===== Texto proporcionado

Dices osadía, pero sueles preferir el concepto de ingenuidad.
Me
invitaron a dar unas conferencias en Estados Unidos en 2009 en varias
universidades y escribí un artículo que luego formó parte de Ingenuidad aprendida.
La academia americana, en mi campo, está dividida en dos departamentos:
los propiamente filosóficos practican una mezcla de fenomenología,
filosofía analítica y pragmatismo americano, extraña a la tradición
filosófica continental, la cual se cultiva en los departamentos de
humanidades y literatura comparada. Cuando estaba escribiendo lo que
pretendía ser una especie de presentación transversal para el público
americano de mi proyecto filosófico, me di cuenta de que mi conferencia
iba a ser malentendida por ambos departamentos. Los de filosofía porque
la verían demasiado literaria; los otros, porque la percibirían
demasiado constructiva, demasiado «ingenua», puesto que mi propuesta no
insiste en una reiteración de argumento de la lucidez, de la
deconstrucción y de la descomposición, sino que tiene un elemento de
emoción vibrante y entusiasmo. Mi ardid consistió en anticipar la
crítica y convertirla expresamente la ingenuidad en mi método
filosófico. Me gusta distinguir entre ser inteligente y ser sabio.
Ser inteligente es procurarse los instrumentos adecuados para un fin;
ser sabio es saber escoger bien los fines. Y un elemento de la sabiduría
en esta vida consiste en tener la ingenuidad de reservar una parte en
tu corazón para el entusiasmo, el eros que eleva, la emoción, sin
permitir que se apague del todo la llama, aunque a veces parezca que
todo conspira contra ella.

==========

◆ Lista de actividades ◆
1. Reescribe el pasaje del texto sobre la ingenuidad que empieza con "Dices osadía, pero" y sigue hasta "de Ingenuidad aprendida.", sustituyendo "Estados Unidos" por "Canadá".
2. Prolonga el texto sobre la ingenuidad más allá de su última oración.

===== Datos a continuación

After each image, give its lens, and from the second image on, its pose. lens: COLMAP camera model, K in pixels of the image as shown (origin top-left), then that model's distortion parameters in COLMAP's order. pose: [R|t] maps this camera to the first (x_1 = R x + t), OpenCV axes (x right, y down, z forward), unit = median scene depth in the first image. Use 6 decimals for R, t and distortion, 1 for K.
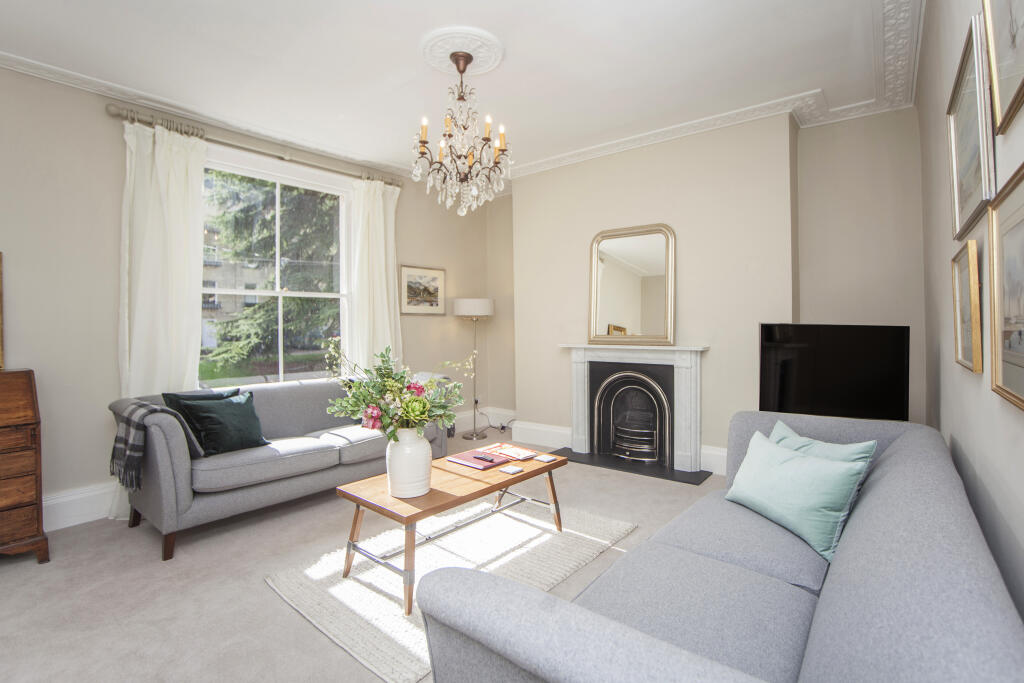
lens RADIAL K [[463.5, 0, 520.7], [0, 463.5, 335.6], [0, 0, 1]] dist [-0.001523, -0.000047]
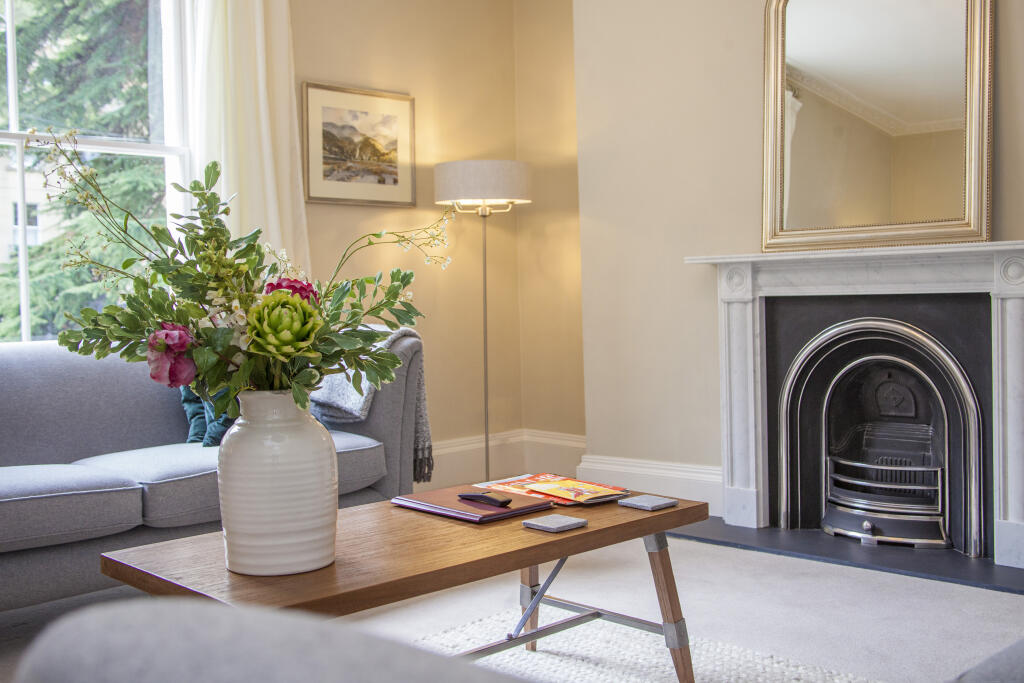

==========

◆ Respuestas por tarea ◆
1.
Dices osadía, pero sueles preferir el concepto de ingenuidad.
Me
invitaron a dar unas conferencias en Canadá en 2009 en varias
universidades y escribí un artículo que luego formó parte de Ingenuidad aprendida.

2.
¿Por
qué crees que eso de lo que hablas, esa lucidez cínica, ha calado tanto
en los más jóvenes, que se supone que son los más inocentes e ingenuos?
Hay
que entender que la cultura sigue un proceso lento. Nosotros hablamos
con lenguaje prestado. Incluso cuando estamos solos pensando en algo
verdaderamente íntimo, tenemos la sociedad metida porque no podemos
pensar más que a través de palabras y las palabras son construcciones
sociales. Entonces, todo lo que la gente piensa hoy lo hace con palabras
prestadas. Esas palabras en préstamo eran vivas y nuevas en el siglo
XVIII o XIX, llenas de frescura y potencia. Sus creadores las
publicaron, luego se generalizaron, se masificaron y se convirtieron en
la visión natural del mundo, ya olvidadas de su origen. El niño de hoy,
que vive en una época que se está gestando poco a poco sobre bases
completamente nuevas, piensa, mira y siente todavía con los esquemas de
la cultura que ha sido dominante durante los últimos tres siglos pero
que ahora decae. Es frecuente que, en fase epigonal, la cultura asuma su
forma más rotunda, más hegemónica, más escolástica. Así ahora: todo el
mundo ha interiorizado y repite las consignas de la liberación cuando
esta ha perdido todo impulso emancipatorio. Ha calado tanto la filosofía
de la sospecha que el descreimiento ya se ha convertido en imagen
natural del mundo. El cinismo es la regla de vida. Un cinismo
inteligente y estúpido. Inteligente en el sentido de que convierte a un
niño de siete años en una persona difícil de engañar, suspicaz como el
que más, pero estúpido porque se priva a sí mismo del ideario de los
bienes que hacen esta vida no solo digna de ser vivida, sino digna de
ser amada.
He
leído que te defines como un literato y en tu obra la literatura tiene
una gran presencia. La vocación filosófica para ti es una subespecie de
la vocación literaria.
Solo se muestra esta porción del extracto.